FOXN1 Il plasmide di attivazione CRISPR (h) è un sistema SAM (mediatore di attivazione sinergico) a tre plasmidi progettato per la sovraregolazione trascrizionale altamente efficiente e sito-specifica del locus FOXN1 nelle linee cellulari umane. Il sistema è costruito attorno a una Cas9 cataliticamente inattiva (dCas9) che porta due mutazioni inattivanti (D10A e N863A) che eliminano l'attività nucleasica preservando al contempo il legame con il DNA. Questa dCas9 è fusa con VP64, un potente attivatore trascrizionale, ed è coespressa con un gene di resistenza alla blasticidina per la selezione. Il secondo plasmide codifica la proteina di fusione MS2-p65-HSF1, un complesso attivatore secondario che agisce in sinergia con dCas9-VP64, insieme a un gene di resistenza all'igromicina. Il terzo plasmide codifica un sgRNA specifico per il bersaglio di 20 nt fuso a due aptameri di RNA MS2 che reclutano il complesso MS2-p65-HSF1 nel sito di attivazione, accompagnato da un gene di resistenza alla puromicina. I tre plasmidi vengono somministrati in un rapporto di massa 1:1:1 per un'espressione bilanciata di tutti i componenti del sistema.
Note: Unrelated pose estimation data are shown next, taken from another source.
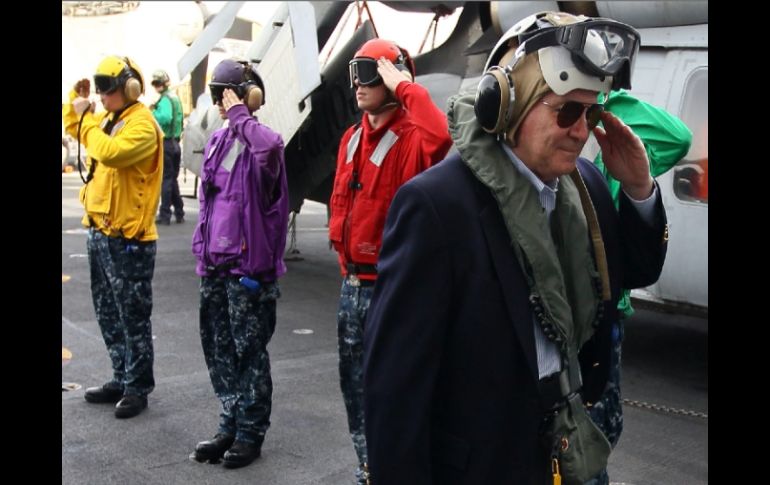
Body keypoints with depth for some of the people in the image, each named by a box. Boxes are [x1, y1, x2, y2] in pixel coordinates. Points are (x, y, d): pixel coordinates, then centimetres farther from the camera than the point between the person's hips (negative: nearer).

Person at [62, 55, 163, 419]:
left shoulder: (142, 124, -15)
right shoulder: (108, 119, 12)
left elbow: (110, 153, -32)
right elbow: (73, 126, 31)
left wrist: (88, 118, -19)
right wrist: (75, 98, 13)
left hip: (128, 237, -10)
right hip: (100, 230, 10)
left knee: (133, 317, 0)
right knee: (108, 314, 17)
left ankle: (138, 388, 10)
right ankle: (122, 379, 28)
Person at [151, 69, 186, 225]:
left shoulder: (164, 99, -12)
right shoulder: (175, 98, 15)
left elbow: (165, 118, -28)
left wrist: (153, 111, -16)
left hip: (165, 143, -8)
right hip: (175, 142, 8)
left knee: (166, 179, -5)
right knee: (173, 179, 14)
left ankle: (165, 215, -3)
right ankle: (179, 214, 17)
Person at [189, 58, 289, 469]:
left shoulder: (262, 144, -13)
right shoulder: (218, 141, 10)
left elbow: (270, 146, -40)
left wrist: (241, 116, -26)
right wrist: (202, 250, 18)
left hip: (248, 264, -8)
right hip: (216, 263, 8)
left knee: (249, 350, 4)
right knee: (218, 347, 15)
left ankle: (251, 432, 18)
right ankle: (231, 426, 30)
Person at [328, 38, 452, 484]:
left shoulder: (411, 138, -14)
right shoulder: (352, 138, 11)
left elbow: (439, 138, -40)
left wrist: (405, 86, -26)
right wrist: (346, 261, 14)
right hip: (353, 282, 8)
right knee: (355, 380, 18)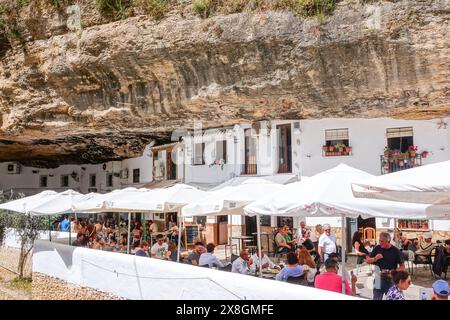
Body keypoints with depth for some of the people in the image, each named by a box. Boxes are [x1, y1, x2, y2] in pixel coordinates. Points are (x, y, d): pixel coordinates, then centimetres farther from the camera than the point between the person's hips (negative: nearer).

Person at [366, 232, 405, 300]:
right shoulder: (377, 248, 0)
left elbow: (402, 266, -3)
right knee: (376, 298, 7)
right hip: (379, 279, 2)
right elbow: (368, 260, 6)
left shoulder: (396, 251, -7)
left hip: (391, 279, -2)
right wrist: (375, 259, -14)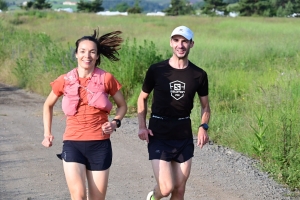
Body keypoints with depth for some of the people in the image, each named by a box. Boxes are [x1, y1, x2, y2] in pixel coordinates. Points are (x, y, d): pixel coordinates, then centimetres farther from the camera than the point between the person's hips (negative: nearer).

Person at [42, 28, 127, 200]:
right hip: (73, 144, 0)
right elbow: (48, 105, 18)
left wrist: (115, 122, -7)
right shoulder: (65, 81, 0)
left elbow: (122, 105, 12)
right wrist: (47, 133, 10)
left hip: (100, 145, 0)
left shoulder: (106, 79, -3)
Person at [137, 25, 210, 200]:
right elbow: (142, 98, 6)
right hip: (159, 136, -3)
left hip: (184, 137, 3)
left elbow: (205, 105, 12)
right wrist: (142, 126, -7)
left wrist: (203, 127, -6)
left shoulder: (199, 75, 0)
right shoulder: (156, 70, -6)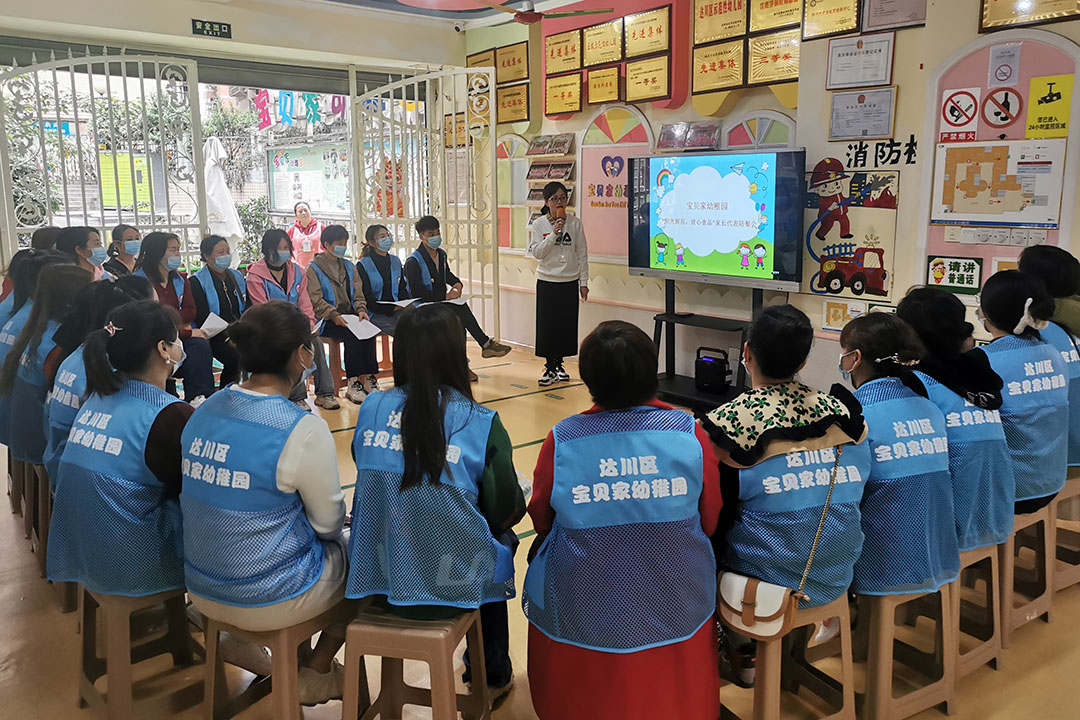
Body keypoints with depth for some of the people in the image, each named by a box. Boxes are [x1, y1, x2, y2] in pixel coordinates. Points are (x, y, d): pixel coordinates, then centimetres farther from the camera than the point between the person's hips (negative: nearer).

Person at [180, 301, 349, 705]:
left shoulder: (205, 411, -2)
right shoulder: (304, 430, -23)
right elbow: (329, 523, -11)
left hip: (202, 591, 7)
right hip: (267, 602, -7)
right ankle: (316, 674, 24)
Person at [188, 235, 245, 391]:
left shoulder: (237, 276, 17)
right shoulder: (197, 282, -1)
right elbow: (202, 319, -9)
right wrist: (227, 338, -21)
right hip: (213, 336, -5)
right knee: (236, 356, -32)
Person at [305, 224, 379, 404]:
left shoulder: (349, 266, 20)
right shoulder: (314, 268, 2)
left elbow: (357, 294, 16)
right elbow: (315, 300, -8)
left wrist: (361, 310, -7)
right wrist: (334, 315, -24)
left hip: (350, 316, 4)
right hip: (327, 321, -4)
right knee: (352, 334, -32)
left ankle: (369, 378, -26)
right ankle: (354, 383, -29)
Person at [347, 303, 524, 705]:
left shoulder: (372, 409, -4)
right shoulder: (480, 423, -15)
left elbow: (369, 487, 9)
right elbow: (506, 512, -8)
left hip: (375, 578, 4)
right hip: (450, 584, -4)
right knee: (500, 541, 30)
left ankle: (488, 672, 48)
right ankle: (492, 675, 44)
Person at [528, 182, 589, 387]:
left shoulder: (575, 223, 0)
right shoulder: (539, 224, -1)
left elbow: (582, 253, 3)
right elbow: (535, 252, -9)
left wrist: (584, 282, 2)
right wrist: (553, 234, -20)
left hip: (570, 282, 1)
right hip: (547, 282, -1)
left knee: (566, 324, 5)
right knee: (547, 325, -1)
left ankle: (558, 365, 20)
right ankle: (550, 368, 10)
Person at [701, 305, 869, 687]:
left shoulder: (729, 421, -18)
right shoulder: (842, 411, -6)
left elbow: (714, 516, -9)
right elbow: (851, 494, 6)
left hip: (770, 581, -5)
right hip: (835, 579, 5)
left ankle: (741, 653, 32)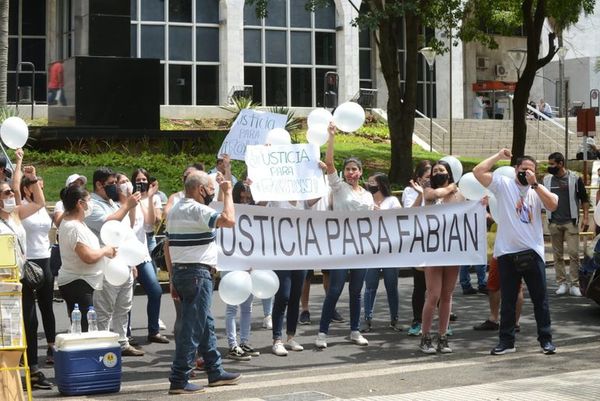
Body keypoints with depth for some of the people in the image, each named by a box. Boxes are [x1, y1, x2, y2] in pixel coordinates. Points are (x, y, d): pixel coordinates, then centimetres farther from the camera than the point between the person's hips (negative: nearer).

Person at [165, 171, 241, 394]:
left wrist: (173, 279, 17)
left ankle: (215, 372, 25)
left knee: (205, 324, 17)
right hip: (197, 273, -10)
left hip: (180, 271, 10)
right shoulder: (197, 210, -14)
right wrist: (227, 193, -11)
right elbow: (229, 220, -26)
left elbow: (167, 247, 16)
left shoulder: (175, 211, 15)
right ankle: (179, 380, -5)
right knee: (193, 328, -6)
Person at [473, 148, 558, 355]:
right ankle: (507, 340, 16)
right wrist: (499, 156, -3)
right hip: (507, 253, -1)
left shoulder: (538, 190, 9)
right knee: (508, 300, 8)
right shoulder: (503, 184, 3)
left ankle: (546, 339, 15)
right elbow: (478, 171, -9)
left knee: (540, 299, 7)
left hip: (533, 252, 1)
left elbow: (553, 205, -10)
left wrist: (534, 184, -13)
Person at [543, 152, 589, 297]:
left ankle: (574, 284, -1)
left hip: (571, 222, -3)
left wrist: (586, 218, -5)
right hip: (554, 223, 3)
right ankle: (562, 283, 12)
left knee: (574, 253, -7)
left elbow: (584, 199, 2)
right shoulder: (547, 179, 7)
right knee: (558, 255, 5)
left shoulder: (575, 178, -2)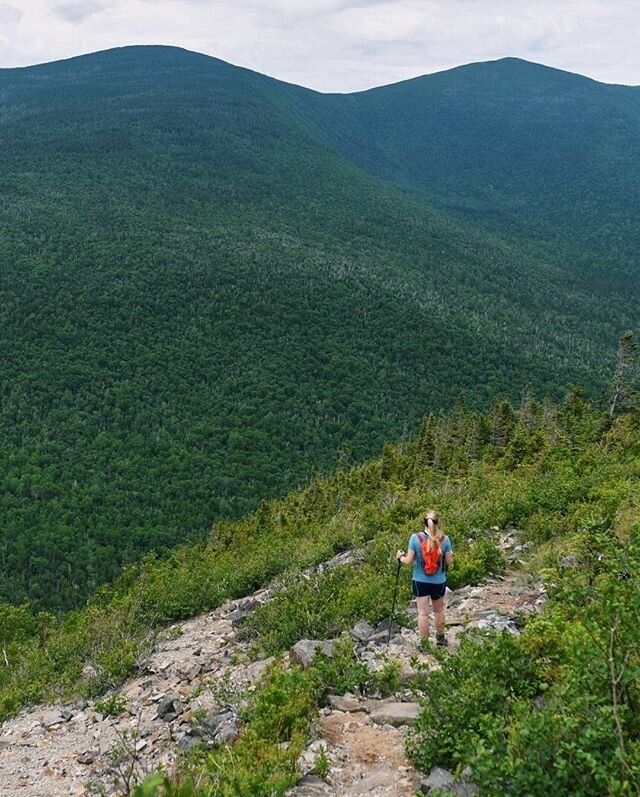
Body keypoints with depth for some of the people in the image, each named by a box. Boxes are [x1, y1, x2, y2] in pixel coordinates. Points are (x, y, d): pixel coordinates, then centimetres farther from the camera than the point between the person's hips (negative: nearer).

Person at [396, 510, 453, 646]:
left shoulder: (415, 538, -14)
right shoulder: (444, 539, -12)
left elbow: (409, 561, -9)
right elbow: (448, 562, -2)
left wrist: (400, 557, 13)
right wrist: (451, 555, 20)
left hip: (420, 581, -1)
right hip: (439, 581, 1)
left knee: (423, 613, 6)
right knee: (439, 610, 22)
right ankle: (440, 637, 38)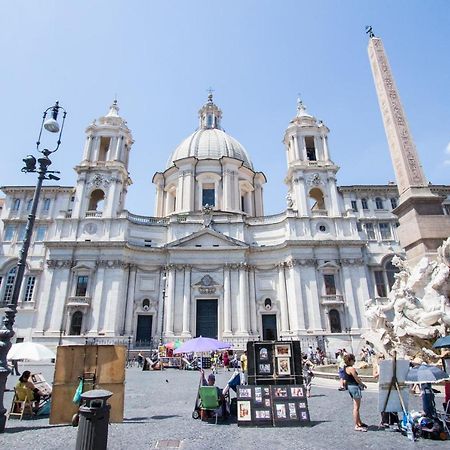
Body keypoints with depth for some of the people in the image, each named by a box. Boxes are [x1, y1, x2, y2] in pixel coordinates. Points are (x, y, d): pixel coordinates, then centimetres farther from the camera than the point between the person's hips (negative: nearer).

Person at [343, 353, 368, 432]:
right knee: (356, 407, -2)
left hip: (350, 386, 9)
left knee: (356, 407, 20)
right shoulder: (351, 368, -20)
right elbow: (357, 380, -15)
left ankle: (359, 423, 32)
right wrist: (363, 385, 1)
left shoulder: (345, 368, 7)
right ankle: (357, 426, 4)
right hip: (355, 387, -9)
Una volta assemblato nel locus bersaglio, il complesso SAM si lega a circa 200 bp a monte del sito di inizio della trascrizione FOXN1, dove VP64, p65 e HSF1 agiscono in modo concertato per reclutare il machinery trascrizionale e guidare la sovraregolazione dell'espressione endogena di FOXN1. A differenza della Cas9 con attività nucleasica, dCas9 non introduce rotture a doppio filamento né modifica la sequenza genomica, preservando il locus FOXN1 nativo e consentendo lo studio delle risposte trascrizionali dipendenti da FOXN1 nel locus endogeno, rendendolo uno strumento prezioso per studi funzionali, l'identificazione di geni bersaglio e la modellizzazione del ripristino della via FOXN1 nelle cellule tumorali con espressione di FOXN1 silenziata o ridotta.
Solo per uso di ricerca. Non destinato a uso diagnostico o terapeutico.